One of the functions of the electricity sector operation planning is the coordination of the operation of reservoirs' system, minimizing the risks of thermal generation or supply deficits in interconnected systems. This coordination includes the use of part of reservoir capacity during the rainy season as waiting volumes to reduce damages caused by flooding in areas downstream from reservoirs. The maintenance of these volumes implies a reduction in energy availability and increased risk of relying on thermal generation or undergoing supply deficits in the future. Therefore, the contribution of the electricity sector for flood control is of conjuncture nature. Each year, the allocation of waiting volumes is based on Flood Prevention Studies where risks of future thermal generation and supply deficit are calculated using simulations of the operation of interconnected systems under different scenarios of waiting volume corresponding to given flood return periods (risk).
SPEC - System for Flood Prevention Studies: DIANA, CAEV and VESPOT
In order to support Flood Prevention Studies done within the scope of Yearly Operation Plans of the Brazilian Electricity Interconnected Systems , Cepel has developed several softwares that were incorporated in the SPEC System. The SPEC focuses on analysis of Multi-reservoir/ Multi-Flood-Control-points, considering intra-annual hydrologic variations, and includes the following modules:
• DIANA: It is a stochastic model for generation synthetic multivariate daily inflow scenarios. It has seven functions: ENSOCLAS, AUXAJUS, EPN, EEN, GEP, COMPARA and SIMRESC. ENSOCLAS considers the influence of the ENSO phenomenon (El Niño - Southern Oscillation) on the generation of synthetic scenarios; AUXAJUS performs automatic adjustment of the models parameters; EPN and EEN estimate model parameters; GEP generates the synthetic daily inflow scenarios; COMPARA performs statistical analysis on the daily flow scenarios generated by GEP; and SIMRESC is used when there are reservoirs without outflow control in the river basin.
• CAEV: The reservoir system is decomposed into partial systems (set of reservoirs upstream of a flood control point), for which an upper rule-curve is calculated for the whole rainy season (waiting volume curve). To calculate these curves we use the theory of controllability conditions, and uses only inflow scenarios generated by DIANA.

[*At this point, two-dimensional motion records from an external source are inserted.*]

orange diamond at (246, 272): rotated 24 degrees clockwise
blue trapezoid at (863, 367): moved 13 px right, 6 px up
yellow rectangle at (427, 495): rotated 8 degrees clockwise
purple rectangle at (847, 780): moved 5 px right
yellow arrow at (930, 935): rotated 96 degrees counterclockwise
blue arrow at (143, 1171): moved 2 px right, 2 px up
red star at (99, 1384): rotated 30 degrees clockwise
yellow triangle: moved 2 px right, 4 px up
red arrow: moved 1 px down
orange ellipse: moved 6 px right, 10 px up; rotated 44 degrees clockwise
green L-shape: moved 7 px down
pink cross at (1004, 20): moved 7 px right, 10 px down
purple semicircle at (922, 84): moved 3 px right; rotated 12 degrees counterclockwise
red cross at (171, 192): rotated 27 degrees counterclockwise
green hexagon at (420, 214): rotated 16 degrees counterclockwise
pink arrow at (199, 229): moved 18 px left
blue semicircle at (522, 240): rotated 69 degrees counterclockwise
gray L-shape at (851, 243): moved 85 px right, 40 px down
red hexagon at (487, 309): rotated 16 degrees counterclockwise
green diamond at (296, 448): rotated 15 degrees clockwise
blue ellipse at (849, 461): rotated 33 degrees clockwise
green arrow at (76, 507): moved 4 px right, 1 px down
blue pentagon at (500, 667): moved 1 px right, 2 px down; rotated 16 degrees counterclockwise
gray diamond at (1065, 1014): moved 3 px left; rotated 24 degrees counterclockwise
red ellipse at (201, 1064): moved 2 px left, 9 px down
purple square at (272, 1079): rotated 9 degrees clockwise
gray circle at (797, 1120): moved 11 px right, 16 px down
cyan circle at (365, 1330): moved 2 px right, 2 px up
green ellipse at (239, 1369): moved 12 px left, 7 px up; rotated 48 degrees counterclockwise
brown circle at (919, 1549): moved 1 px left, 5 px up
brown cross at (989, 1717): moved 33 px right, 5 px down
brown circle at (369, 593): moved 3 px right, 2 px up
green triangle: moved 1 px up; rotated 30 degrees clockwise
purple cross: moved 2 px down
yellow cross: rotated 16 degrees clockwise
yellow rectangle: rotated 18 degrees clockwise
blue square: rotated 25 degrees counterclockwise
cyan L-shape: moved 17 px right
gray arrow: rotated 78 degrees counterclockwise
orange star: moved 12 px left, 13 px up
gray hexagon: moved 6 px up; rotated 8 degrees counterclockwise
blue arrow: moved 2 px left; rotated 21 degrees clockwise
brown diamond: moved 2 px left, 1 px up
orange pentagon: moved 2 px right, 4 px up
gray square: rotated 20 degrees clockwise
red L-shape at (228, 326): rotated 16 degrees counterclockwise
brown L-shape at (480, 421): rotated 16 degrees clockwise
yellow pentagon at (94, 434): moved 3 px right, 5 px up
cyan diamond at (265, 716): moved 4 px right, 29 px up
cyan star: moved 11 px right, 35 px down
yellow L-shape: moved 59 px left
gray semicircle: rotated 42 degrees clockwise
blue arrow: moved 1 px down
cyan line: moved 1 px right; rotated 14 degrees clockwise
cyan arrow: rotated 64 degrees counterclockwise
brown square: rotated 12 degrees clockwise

• VESPOT: The model spatially disaggregates the waiting volume curves of the partial systems, defining the waiting volume that must be allocated in each reservoir of the river basin. It uses a linear stochastic formulation. This module was structured to avoid imbalanced waiting volume allocations and exaggerated reservoir depletions that may compromise the system generation capacity. It uses Benders decomposition and network flow algorithms as solving techniques.
SPEC - System for Flood Prevention Studies
Software for Flood Control Operation: OPCHEN, OPCHEND and OPCHENS
Volume flexibility may be necessary during a flood. OPCHEN software is a Short-Term Planning tool used to help the weekly planning of the filling/emptying of waiting volumes defined in Flood Prevention Studies. The methodology is based on the solution of a linear programming problem, subject to the current hydrologic situation and to meeting at the end of the corresponding week a set of waiting volumes curves, in ascending order of flood risks. The outflow defined by hydrothermal coordination studies performed with the DECOMP program is considered in this model as the minimum outflow. The time horizon may be up to five weeks. OPCHEN software is also a tool used in studies to verify the possibility of relaxing waiting volume constraints during the final months of the rainy season, with the aim of increasing the probability of reaching the end of the rainy season with full reservoirs.
The OPCHENS software is based on the OPCHEN model, but its purpose is to carry out studies to statistically evaluate the operation of flood control rules and the degree of protection (risk) provided by the waiting volume curves calculated in the Flood Prevention Studies. These studies are performed through simulations of the weekly flood control operation during the whole rainy season using historical or synthetic inflow scenarios.
Set of envelops organized in ascending order by flood risks, considered as constraints in the LPP solved in OPCHEN
Similarly to the OPCHEN model for short term planning, the OPCHEND plans the filling/emptying of the system's waiting volumes for the next day by solving a linear programming problem similar to the one used in OPCHEN. Its operation horizon is up to 15 days and it considers travel time of water in river courses that connect power plants. Another difference is that daily programming also requires verification of the possibility of emergency situations. In these cases, necessary outflows to protect the hydropower plant must be programmed using Emergency Diagrams. The methodology of these diagrams is implemented in the OPCHEND software.